Stated problem:
Rewrite the data below with every "Q0" changed to "faceQuery" and everything else unchanged. Leave out the pictures.

-- start Raw data --

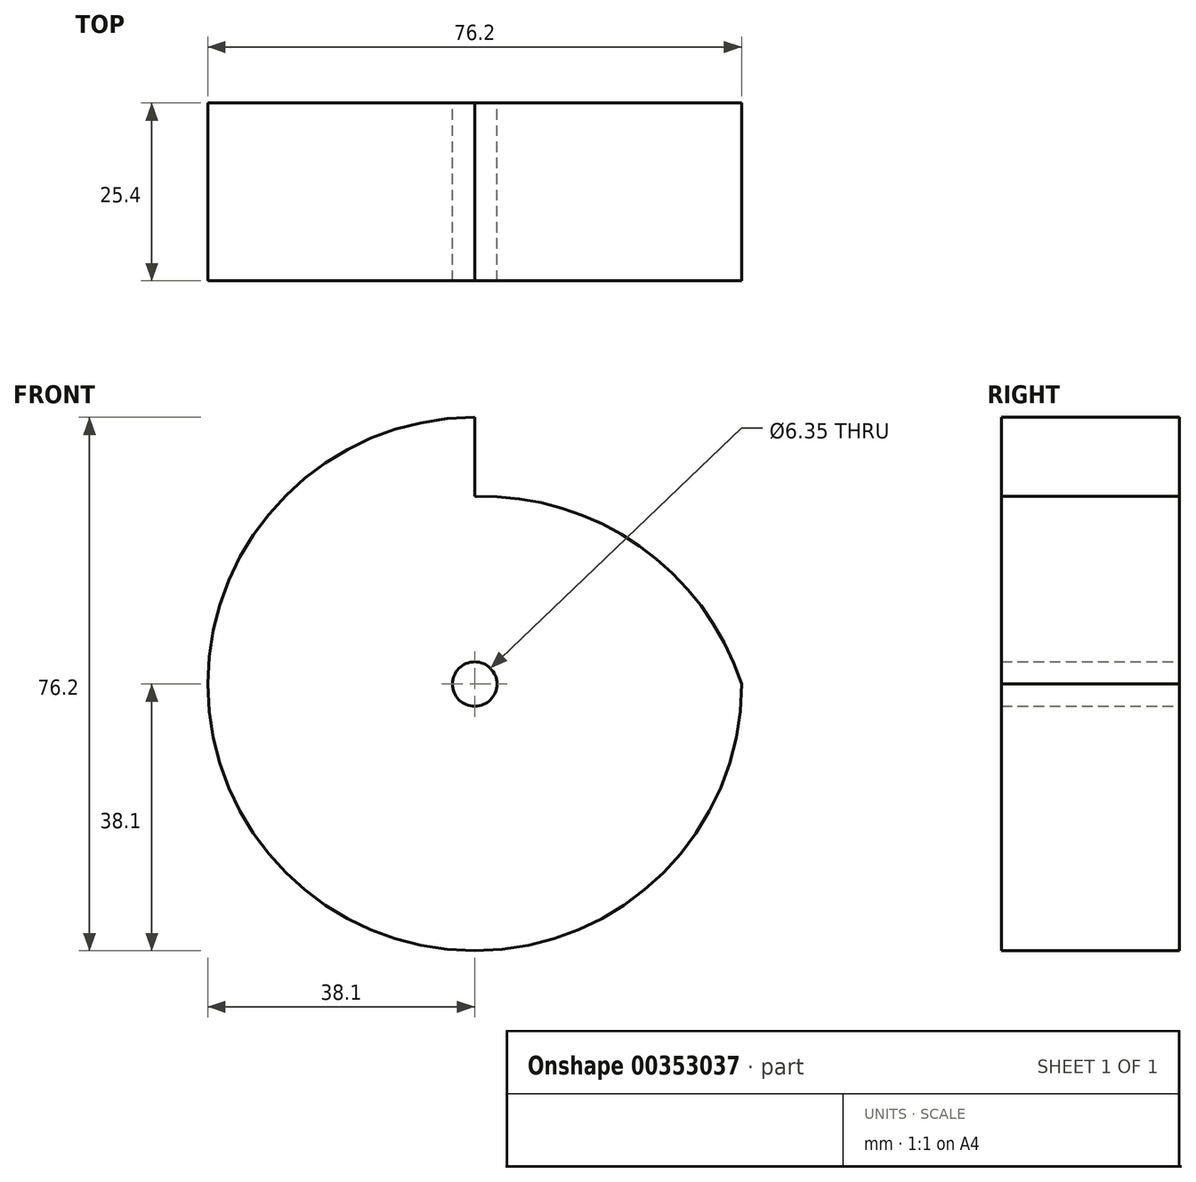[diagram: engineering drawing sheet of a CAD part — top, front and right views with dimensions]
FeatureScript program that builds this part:
annotation { "Feature Type Name" : "Feature", "Feature Type Description" : "" }
export const myFeature = defineFeature(function(context is Context, id is Id, definition is map)
    precondition{}
    {
        {
            var Q0;
            Q0=qCreatedBy(makeId("Front.planeOp"),FACE);
            var sketch = newSketch(context, id + "F0", { "sketchPlane" : qUnion([Q0])});
            skArc(sketch, "E0", {"start": v(0, 38.1) * mm, "mid": v(-26.94, -26.94) * mm, "end": v(38.1, 0) * mm});
            skCircle(sketch, "E1", {"center": v(0, 0) * mm, "radius": 3.18 * mm});
            skLineSegment(sketch, "E2", {"start": v(0, 38.1) * mm, "end": v(0, 26.8) * mm});
            skArc(sketch, "E3", {"start": v(38.1, 0) * mm, "mid": v(23.5, 19.73) * mm, "end": v(0, 26.8) * mm});
            skSolve(sketch);
        }
        {
            var Q0;
            Q0=makeQuery(id+"F0.imprint","IMPRINT",FACE,{"disambiguationData":[TD([[makeQuery(id+"F0.imprint","IMPRINT",EDGE,{"derivedFrom":sQuery(id+"F0.wireOp",EDGE,"E0")}),1.0]])]});
            extrude(context, id + "F1", {"entities" : qUnion([Q0]), "depth" : 25.4 * mm});
        }
    });
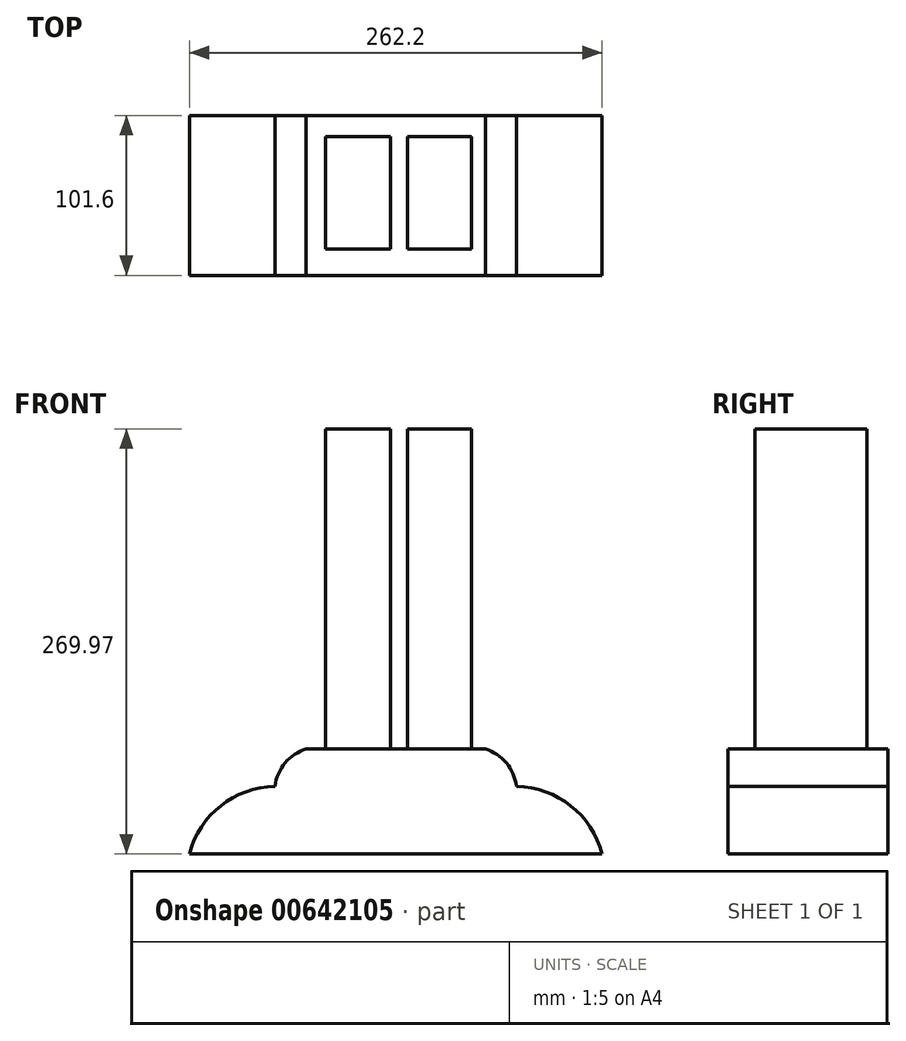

-- end Raw data --

Output for this exercise:
[diagram: engineering drawing sheet of a CAD part — top, front and right views with dimensions]
FeatureScript program that builds this part:
annotation { "Feature Type Name" : "Feature", "Feature Type Description" : "" }
export const myFeature = defineFeature(function(context is Context, id is Id, definition is map)
    precondition{}
    {
        {
            var faceQuery;
            faceQuery=qCreatedBy(makeId("Front.planeOp"),FACE);
            var sketch = newSketch(context, id + "F0", { "sketchPlane" : qUnion([faceQuery])});
            skArc(sketch, "E0", {"start": v(0, 38.1) * mm, "mid": v(-26.94, -26.94) * mm, "end": v(38.1, 0) * mm});
            skCircle(sketch, "E1", {"center": v(0, 0) * mm, "radius": 3.18 * mm});
            skLineSegment(sketch, "E2", {"start": v(0, 38.1) * mm, "end": v(0, 26.8) * mm});
            skArc(sketch, "E3", {"start": v(38.1, 0) * mm, "mid": v(23.5, 19.73) * mm, "end": v(0, 26.8) * mm});
            skSolve(sketch);
        }
        {
            var faceQuery;
            faceQuery=makeQuery(id+"F0.imprint","IMPRINT",FACE,{"disambiguationData":[TD([[makeQuery(id+"F0.imprint","IMPRINT",EDGE,{"derivedFrom":sQuery(id+"F0.wireOp",EDGE,"E0")}),1.0]])]});
            extrude(context, id + "F1", {"entities" : qUnion([faceQuery]), "depth" : 25.4 * mm});
        }
    });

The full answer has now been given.